____ Document text

Showing posts with label North Carolina. Show all posts
Showing posts with label North Carolina. Show all posts

Monday, February 9, 2015

Remembering Dean Smith

In memory of Dean Smith, who passed away February 7, 2015, may your skies always be Carolina Blue.

If you make every game a life and death proposition, you're going to have problems. For one thing, you'll be dead a lot. - Dean Smith

What to do with a mistake - recognize it, admit it, learn from it, forget it.
- Dean Smith

Dean Smith was a legend, not only at UNC, or in the ACC, he was a basketball icon.  He was not only a master of the game, but a caring leader, well loved by his players. 

“All of that is credited to him,” Michael Jordan once said of his career. “It never would have happened without Coach Smith.”

“I can’t put his impact on me into words,” Phil Ford said of Smith. “I don’t know where I’d be without him in my life. He’s been such an influence on me, and a friend and a brother and a father figure…Before I chose North Carolina, I felt that Coach Smith would be there for me my entire life. I was right.”

"Coach Smith was one of the most influential people in my life, and his passing brings me great sadness. However, he was a great man and someone I loved and respected greatly, and I celebrate the fact that I knew him and had him in my life for as long as I did." Mitch Kupchak, Lakers General Manager and former UNC player.

Not only was he loved by his players, he was admired and respected by the coaches he faced on the court.

________
____ Entries shown

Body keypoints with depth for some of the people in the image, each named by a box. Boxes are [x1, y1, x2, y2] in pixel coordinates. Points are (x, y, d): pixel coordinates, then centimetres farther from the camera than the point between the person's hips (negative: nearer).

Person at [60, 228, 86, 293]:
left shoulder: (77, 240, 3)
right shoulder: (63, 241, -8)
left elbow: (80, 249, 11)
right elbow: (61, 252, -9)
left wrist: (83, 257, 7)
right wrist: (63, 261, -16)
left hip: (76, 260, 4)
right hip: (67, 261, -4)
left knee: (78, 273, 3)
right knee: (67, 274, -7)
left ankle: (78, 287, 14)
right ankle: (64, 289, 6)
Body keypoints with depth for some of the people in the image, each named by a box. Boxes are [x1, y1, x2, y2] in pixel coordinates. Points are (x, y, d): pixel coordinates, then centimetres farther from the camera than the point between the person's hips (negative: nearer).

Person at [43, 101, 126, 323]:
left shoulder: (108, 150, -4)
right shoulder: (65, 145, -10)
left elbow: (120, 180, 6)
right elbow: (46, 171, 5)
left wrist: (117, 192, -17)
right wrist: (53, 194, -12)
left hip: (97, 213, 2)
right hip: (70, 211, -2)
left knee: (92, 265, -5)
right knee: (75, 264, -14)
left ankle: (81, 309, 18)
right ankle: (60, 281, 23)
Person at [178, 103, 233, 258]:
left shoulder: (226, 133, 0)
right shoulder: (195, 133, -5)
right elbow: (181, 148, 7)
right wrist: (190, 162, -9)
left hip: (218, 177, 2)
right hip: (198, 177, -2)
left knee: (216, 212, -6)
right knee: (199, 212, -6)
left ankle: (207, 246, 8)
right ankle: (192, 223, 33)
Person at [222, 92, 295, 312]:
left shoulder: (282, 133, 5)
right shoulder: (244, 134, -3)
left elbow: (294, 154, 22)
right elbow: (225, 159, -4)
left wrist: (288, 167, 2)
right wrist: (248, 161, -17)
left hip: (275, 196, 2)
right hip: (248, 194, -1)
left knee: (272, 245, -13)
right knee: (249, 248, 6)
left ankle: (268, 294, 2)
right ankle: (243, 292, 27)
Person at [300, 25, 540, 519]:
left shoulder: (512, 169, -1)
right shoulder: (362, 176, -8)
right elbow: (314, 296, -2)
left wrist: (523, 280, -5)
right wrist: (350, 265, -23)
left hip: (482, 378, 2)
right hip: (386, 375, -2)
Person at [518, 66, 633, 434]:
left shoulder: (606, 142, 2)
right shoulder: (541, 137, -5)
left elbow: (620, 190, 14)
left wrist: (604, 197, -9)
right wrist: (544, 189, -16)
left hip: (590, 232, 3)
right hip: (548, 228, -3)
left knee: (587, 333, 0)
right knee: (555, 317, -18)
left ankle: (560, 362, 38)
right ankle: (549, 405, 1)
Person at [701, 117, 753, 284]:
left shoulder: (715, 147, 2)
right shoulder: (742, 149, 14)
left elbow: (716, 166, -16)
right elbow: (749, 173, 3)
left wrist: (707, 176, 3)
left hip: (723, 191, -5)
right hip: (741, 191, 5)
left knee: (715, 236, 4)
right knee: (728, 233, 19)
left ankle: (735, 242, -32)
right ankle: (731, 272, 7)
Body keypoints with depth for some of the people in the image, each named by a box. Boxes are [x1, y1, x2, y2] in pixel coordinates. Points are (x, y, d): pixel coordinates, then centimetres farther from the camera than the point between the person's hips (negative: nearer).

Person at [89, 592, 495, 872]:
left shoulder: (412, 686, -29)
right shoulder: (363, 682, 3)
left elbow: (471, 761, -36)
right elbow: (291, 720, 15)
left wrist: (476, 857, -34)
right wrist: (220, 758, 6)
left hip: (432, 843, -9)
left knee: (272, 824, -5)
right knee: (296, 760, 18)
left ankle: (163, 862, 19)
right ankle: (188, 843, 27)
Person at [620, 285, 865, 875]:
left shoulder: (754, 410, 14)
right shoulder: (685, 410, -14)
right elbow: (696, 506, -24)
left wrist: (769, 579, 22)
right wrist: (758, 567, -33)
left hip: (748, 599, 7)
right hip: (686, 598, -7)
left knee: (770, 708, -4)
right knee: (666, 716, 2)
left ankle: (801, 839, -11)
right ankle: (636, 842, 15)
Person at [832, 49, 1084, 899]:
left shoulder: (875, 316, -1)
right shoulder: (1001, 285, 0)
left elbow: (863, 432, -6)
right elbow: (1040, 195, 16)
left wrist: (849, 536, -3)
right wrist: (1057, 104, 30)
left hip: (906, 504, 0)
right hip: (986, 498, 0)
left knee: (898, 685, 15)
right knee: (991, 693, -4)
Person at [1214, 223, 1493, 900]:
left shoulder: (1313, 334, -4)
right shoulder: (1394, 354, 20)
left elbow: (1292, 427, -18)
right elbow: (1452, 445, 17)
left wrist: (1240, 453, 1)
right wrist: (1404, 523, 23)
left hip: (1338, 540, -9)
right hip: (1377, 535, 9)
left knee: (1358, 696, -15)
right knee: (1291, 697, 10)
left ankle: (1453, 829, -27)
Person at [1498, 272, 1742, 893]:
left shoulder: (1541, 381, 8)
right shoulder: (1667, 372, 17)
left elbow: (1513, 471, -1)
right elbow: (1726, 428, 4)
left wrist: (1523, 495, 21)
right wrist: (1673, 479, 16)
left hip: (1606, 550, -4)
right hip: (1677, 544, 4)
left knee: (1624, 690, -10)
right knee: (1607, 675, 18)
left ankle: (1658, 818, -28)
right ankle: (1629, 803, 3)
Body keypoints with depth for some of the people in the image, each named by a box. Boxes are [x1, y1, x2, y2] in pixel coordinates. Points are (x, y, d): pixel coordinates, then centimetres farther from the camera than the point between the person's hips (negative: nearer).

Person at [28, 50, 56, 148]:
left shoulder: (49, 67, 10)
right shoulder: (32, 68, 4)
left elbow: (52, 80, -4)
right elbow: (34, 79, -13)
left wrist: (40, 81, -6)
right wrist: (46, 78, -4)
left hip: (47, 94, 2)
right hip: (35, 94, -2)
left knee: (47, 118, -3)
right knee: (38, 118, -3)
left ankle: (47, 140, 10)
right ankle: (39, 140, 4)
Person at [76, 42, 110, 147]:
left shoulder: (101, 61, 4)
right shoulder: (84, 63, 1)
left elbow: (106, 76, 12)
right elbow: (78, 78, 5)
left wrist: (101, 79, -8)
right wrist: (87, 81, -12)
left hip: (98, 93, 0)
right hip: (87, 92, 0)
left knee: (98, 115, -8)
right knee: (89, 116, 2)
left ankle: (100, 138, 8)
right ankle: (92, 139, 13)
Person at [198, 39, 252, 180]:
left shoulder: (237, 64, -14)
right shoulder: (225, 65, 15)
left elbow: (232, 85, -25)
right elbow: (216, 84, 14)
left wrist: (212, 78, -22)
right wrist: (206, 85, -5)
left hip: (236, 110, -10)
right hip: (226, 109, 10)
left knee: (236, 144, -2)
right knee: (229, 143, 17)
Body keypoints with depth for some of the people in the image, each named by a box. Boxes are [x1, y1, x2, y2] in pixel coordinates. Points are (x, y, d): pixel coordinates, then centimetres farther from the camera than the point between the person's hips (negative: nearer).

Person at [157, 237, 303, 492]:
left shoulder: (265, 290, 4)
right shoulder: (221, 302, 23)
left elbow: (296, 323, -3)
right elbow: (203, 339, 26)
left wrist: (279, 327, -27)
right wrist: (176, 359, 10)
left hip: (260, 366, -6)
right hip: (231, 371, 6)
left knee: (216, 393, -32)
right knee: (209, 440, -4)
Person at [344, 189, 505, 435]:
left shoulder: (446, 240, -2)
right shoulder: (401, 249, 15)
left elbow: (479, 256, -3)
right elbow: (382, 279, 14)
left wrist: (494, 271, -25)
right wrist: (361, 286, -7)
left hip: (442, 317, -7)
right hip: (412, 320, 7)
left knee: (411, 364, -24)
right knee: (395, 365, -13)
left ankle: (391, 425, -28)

________

▶ [Work item A] What date does the Dean Smith tribute give for his death?
▶ [Work item B] Write the next part of the tribute to Dean Smith, starting after its final sentence.

▶ [Exercise response A] February 7, 2015.

▶ [Exercise response B]
Mike Krzyzewski on Dean Smith's passing: "We have lost a man who cannot be replaced." Coach K went on to say "...his greatest gift was his unique ability to teach what it takes to become a good man. That was easy for him to do because he was a great man himself."

Over the years I probably watched hundreds or even thousands of hours of basketball, listening to it on the radio when the game was not televised. I shouted for joy when they won and fell silent when they lost.  Most years there were more wins than losses, and I clearly remember the 1982 championship game.  I was seated on the floor in front of the TV with a rolled up newspaper in my hands.  I alternated between barely breathing and shouting the house down.  When the final buzzer sounded, shredded paper rained down around me.

Another game that stands out is the 1974 game between Duke and Carolina.  UNC was 8 points down with 17 seconds left on the clock, and they won the game.  Here is a clip of that fantastic finish.

If you can't see the video, click here.

Although I don't follow college basketball like I used to, I am still a Carolina fan at heart, and this is, by far, the Tarheels' greatest loss.

Read more about Dean Smith, the man and the coach.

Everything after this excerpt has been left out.